Every Day is Homecoming for These River Hawk Families

Three generations of Hulmes display their UMass Lowell colors on Cobbetts Pond in Windham, N.H. Image by K. Webster
The Hulme family, spouses and sweethearts show their River Hawk pride at a cottage on Cobbetts Pond.

By Katharine Webster

This year, the Hulme family will miss the River Hawks’ season-opening ice hockey game during Homecoming.

But nearly every summer weekend is a UMass Lowell homecoming for the Hulmes – grandparents Gilbert ’62 and Marlene, parents John ’90 and Kathy ’89, and children Jacob ’17 ’19, Lucas ’19, and Katelyn ’21 – as they gather in three tiny summer cottages on Cobbetts Pond in Windham, N.H., with their UML spouses, sweethearts and friends.

For the Hulmes, the bonds formed at UMass Lowell are a family tradition. The same is true for the Rosati and Beck families. Here are their stories.
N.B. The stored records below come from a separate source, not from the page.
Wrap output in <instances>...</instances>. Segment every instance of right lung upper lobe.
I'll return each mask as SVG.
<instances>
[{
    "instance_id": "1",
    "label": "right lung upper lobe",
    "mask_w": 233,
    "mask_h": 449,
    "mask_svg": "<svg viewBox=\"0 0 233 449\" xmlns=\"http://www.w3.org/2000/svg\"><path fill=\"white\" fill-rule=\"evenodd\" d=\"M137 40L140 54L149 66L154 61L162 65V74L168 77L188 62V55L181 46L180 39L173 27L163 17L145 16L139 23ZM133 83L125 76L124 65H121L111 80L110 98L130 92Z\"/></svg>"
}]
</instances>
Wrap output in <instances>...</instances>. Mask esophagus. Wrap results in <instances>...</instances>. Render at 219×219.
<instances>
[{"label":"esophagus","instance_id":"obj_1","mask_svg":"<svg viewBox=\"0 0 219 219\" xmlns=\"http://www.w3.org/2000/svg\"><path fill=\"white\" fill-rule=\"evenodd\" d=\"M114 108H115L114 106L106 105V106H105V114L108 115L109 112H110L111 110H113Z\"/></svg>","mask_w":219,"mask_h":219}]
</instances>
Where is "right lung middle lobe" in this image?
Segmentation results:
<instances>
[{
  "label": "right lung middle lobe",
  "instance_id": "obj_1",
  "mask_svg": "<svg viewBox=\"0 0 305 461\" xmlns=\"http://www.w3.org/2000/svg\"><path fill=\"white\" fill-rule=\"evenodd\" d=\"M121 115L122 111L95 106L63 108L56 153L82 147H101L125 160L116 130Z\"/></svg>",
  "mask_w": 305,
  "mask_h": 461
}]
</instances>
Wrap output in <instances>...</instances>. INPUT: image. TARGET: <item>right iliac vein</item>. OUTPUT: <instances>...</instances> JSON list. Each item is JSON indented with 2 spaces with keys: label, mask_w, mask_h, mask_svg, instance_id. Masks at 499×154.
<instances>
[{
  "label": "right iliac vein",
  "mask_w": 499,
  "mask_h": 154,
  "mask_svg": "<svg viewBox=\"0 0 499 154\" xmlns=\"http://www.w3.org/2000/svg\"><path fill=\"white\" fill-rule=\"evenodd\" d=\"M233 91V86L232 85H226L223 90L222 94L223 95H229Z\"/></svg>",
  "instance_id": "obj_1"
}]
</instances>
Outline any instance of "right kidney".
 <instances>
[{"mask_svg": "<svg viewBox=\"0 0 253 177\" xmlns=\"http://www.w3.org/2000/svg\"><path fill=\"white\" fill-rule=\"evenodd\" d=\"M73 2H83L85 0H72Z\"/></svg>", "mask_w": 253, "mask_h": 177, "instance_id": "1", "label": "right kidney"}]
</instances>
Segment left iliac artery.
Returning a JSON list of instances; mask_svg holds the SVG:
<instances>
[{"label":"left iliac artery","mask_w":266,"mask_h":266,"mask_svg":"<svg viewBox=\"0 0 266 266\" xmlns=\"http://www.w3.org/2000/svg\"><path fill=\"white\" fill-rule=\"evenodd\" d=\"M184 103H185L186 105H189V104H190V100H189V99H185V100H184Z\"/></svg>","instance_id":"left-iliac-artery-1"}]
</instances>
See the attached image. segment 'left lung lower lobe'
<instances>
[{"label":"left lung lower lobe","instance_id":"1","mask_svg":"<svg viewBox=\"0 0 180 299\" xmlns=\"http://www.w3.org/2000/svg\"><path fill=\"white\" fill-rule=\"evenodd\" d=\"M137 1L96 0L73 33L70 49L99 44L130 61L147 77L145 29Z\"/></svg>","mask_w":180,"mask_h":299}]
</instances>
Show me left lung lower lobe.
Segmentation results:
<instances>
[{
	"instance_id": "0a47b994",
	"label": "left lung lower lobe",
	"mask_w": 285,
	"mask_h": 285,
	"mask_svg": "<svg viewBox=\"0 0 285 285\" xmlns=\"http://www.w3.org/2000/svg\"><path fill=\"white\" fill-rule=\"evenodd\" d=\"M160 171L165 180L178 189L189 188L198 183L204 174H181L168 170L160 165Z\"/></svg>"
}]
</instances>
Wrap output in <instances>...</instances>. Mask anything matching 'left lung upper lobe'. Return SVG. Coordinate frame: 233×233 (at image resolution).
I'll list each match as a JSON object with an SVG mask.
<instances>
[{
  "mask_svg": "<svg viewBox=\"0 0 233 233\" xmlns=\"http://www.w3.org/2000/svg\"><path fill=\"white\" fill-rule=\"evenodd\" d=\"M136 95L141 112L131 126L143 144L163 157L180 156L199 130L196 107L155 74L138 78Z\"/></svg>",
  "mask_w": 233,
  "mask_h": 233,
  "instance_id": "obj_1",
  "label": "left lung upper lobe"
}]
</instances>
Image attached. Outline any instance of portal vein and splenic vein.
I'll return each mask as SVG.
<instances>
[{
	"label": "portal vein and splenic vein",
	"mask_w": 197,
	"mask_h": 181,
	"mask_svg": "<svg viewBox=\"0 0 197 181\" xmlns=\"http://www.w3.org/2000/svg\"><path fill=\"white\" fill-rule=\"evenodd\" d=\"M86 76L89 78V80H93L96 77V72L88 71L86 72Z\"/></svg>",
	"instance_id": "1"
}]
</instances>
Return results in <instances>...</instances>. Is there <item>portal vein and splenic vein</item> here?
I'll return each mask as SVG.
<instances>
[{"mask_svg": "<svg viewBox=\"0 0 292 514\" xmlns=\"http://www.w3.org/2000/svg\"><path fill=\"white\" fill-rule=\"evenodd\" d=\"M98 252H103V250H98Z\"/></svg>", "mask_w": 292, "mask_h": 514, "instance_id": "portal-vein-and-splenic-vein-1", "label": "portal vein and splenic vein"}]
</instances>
The Hulmes – Three Generations of River Hawks at Home on the Pond

Gilbert Hulme grew up in Lawrence, Mass., and went to Lowell Tech to study physics. An excellent student and member of Delta Kappa Phi, he stayed on after graduation to teach. That’s when he met his future wife, Marlene, who grew up in Lowell and took one class at the college while working. Both of their children were born in Lowell.

After a few years of teaching and doing research on radar, Gilbert took a job with General Electric in upstate New York. The Hulmes returned every summer to a cottage on Cobbetts Pond that has been in Marlene’s family for generations. They swam and boated, spent time with family and friends – and visited the nearby college campus.

John and Kathy (Murphy) Hulme met at UMass Lowell Image by K. Webster
John '90 and Kathy Hulme '89 met in Ames Hall. Their three children all chose UMass Lowell.
By the time he was starting high school, John, their younger child, had gotten serious about swimming. Over every winter break while in high school, he trained with the men’s swim team at the university, under the late coach Dick Kenney ’69. Those ties brought John to the university as a freshman.

“I was born at Lowell General, my mom grew up in Lowell and my dad taught at Lowell. I swam with the team at Lowell over the break, and I applied to Lowell because I wanted to go there for swimming,” John says today. “So coming back here was a no-brainer for me.”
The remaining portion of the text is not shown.